Fußball-Zweitligist RB Leipzig präsentiert "neues" Logo

Links das alte Logo von RB Leipzig, rechts das neue

(Foto: Red Bull)

Die Sonne weg, ein größerer Ball. Fertig ist das neue Logo von RasenBallsport Leipzig. Der von Red Bull finanzierte Zweitligist kommt den Forderungen der DFL nach und entfernt sich vom Unternehmenslogo - aber nur minimal.

Von Saskia Aleythe

Richtig gebibbert hat in Leipzig vermutlich niemand. Es war Anfang Mai, da schafften die Rasenballer des Vereins "RB Leipzig" den Aufstieg von der dritten in die zweite Liga und gönnten sich einen Kurztrip nach Mallorca. Während die Fußballer die Sonne genossen, mischte sich die Deutsche Fußball-Liga (DFL) noch mal ein in Sachen Aufstieg: Die Lizenz bekam der Klub nur unter Auflagen, auch nach zweimaliger Beschwerde pochte der Verband auf einige Änderungen gemäß den Regularien. Am Ende erreichten Klub und Verband einen Kompromiss.

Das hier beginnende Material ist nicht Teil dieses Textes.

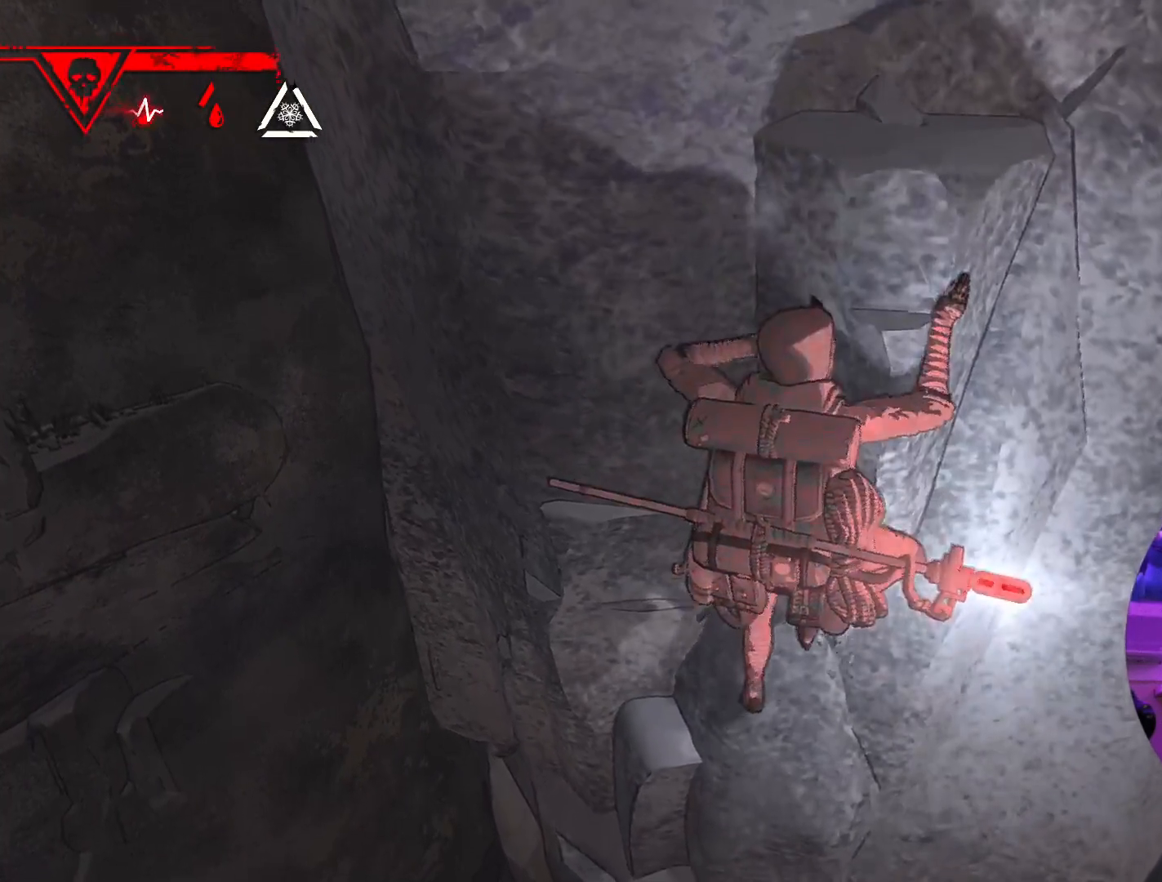
{"buttons": ["R1"], "left_stick": "center", "right_stick": "center", "events": [[17, "R1", "down"], [233, "left_stick", "center"]]}
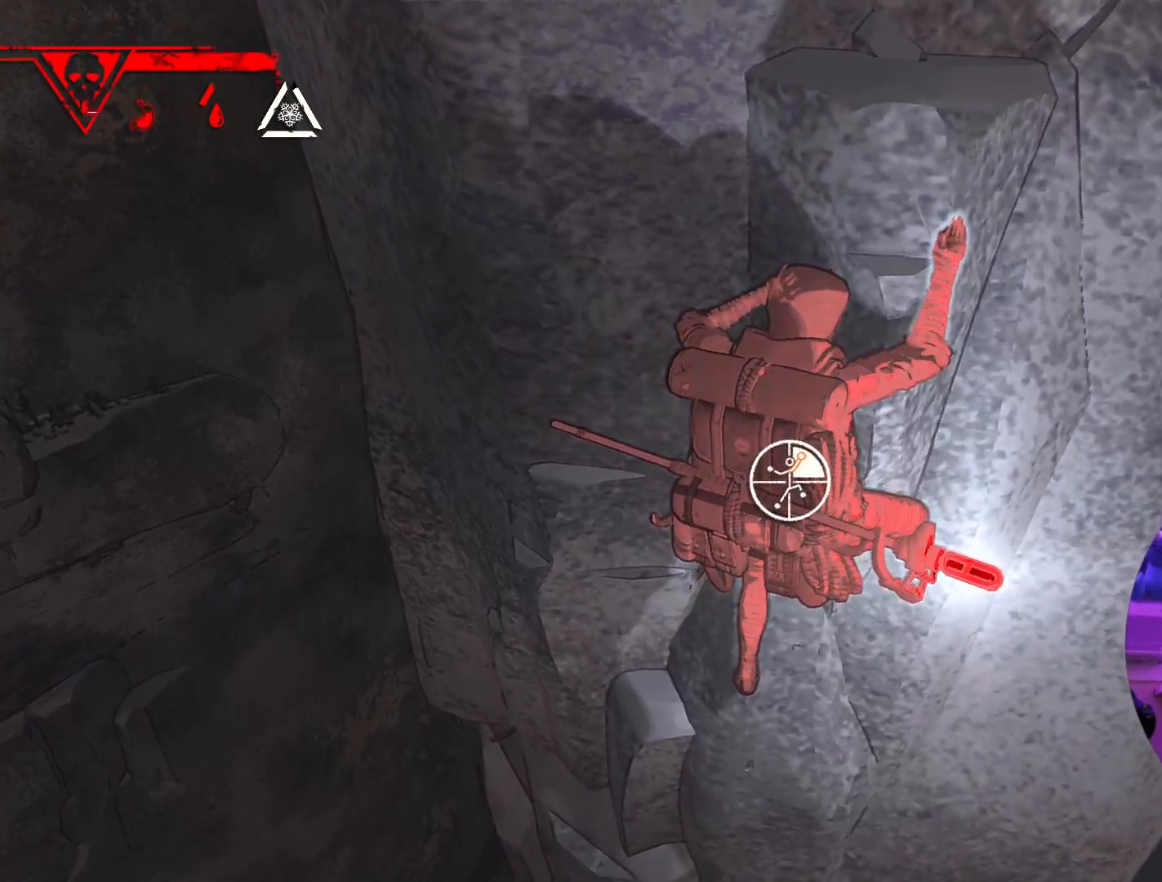
{"buttons": ["R1"], "left_stick": "center", "right_stick": "up-right", "events": [[367, "right_stick", "up-right"]]}
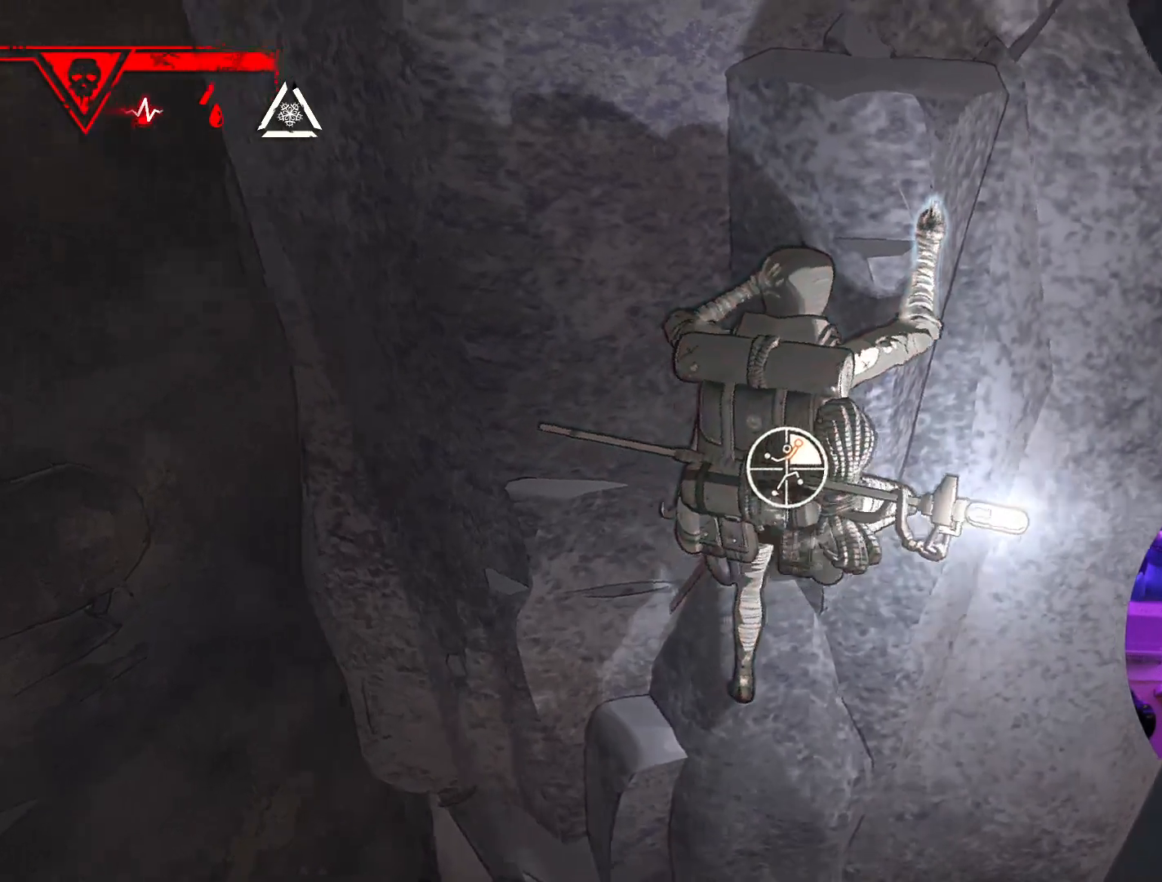
{"buttons": ["R1"], "left_stick": "center", "right_stick": "up-right", "events": []}
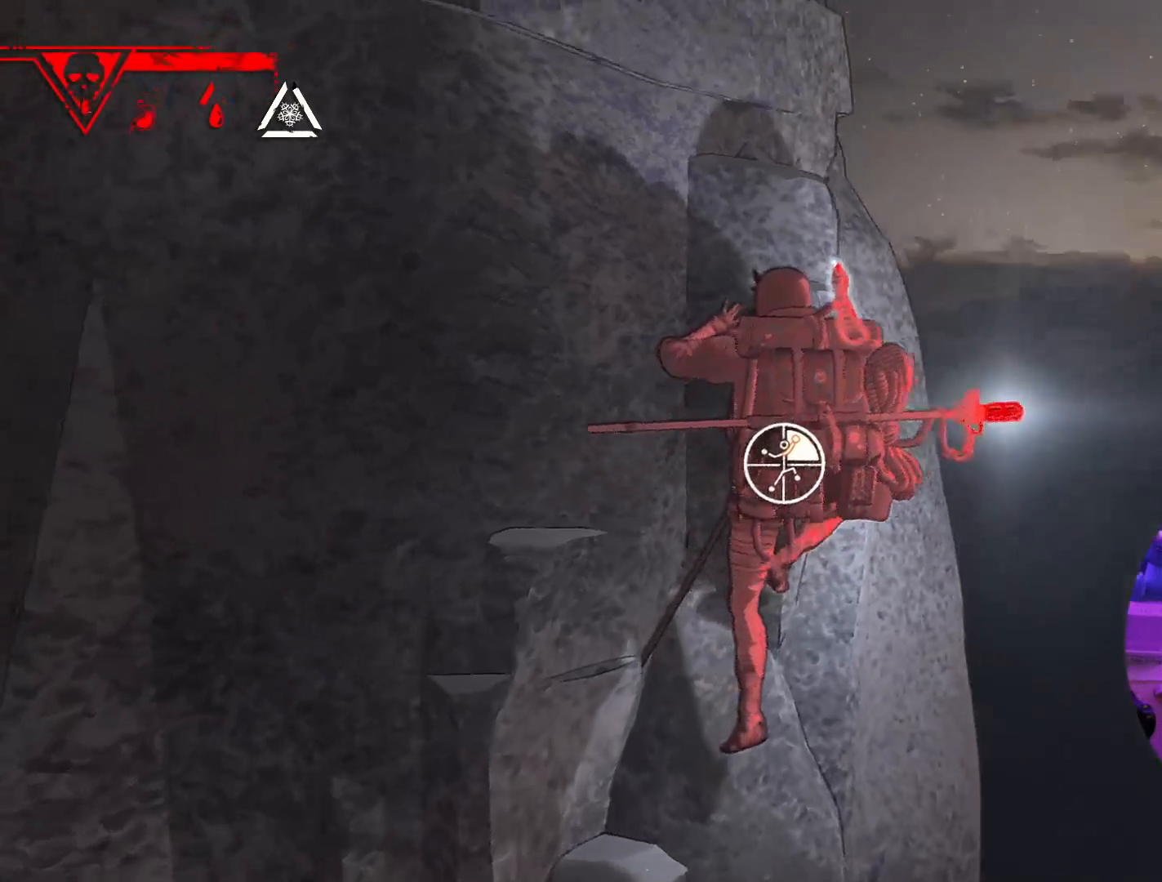
{"buttons": ["R1"], "left_stick": "center", "right_stick": "left", "events": [[167, "right_stick", "center"], [383, "right_stick", "left"]]}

Der sah unter anderem eine Änderung des Vereinslogos vor. Der von Red Bull finanzierte Verein sollte sich mehr vom Unternehmen unterscheiden. Eine Forderung, der man nun nachkommt: RB hat sein neues Logo präsentiert. Ohne spezielle Meldung, ohne weitere Erklärung. Bei Facebook und Twitter wurde aus dem alten das neue Profilbild - und wer genau hinschaut, findet: kaum Variation.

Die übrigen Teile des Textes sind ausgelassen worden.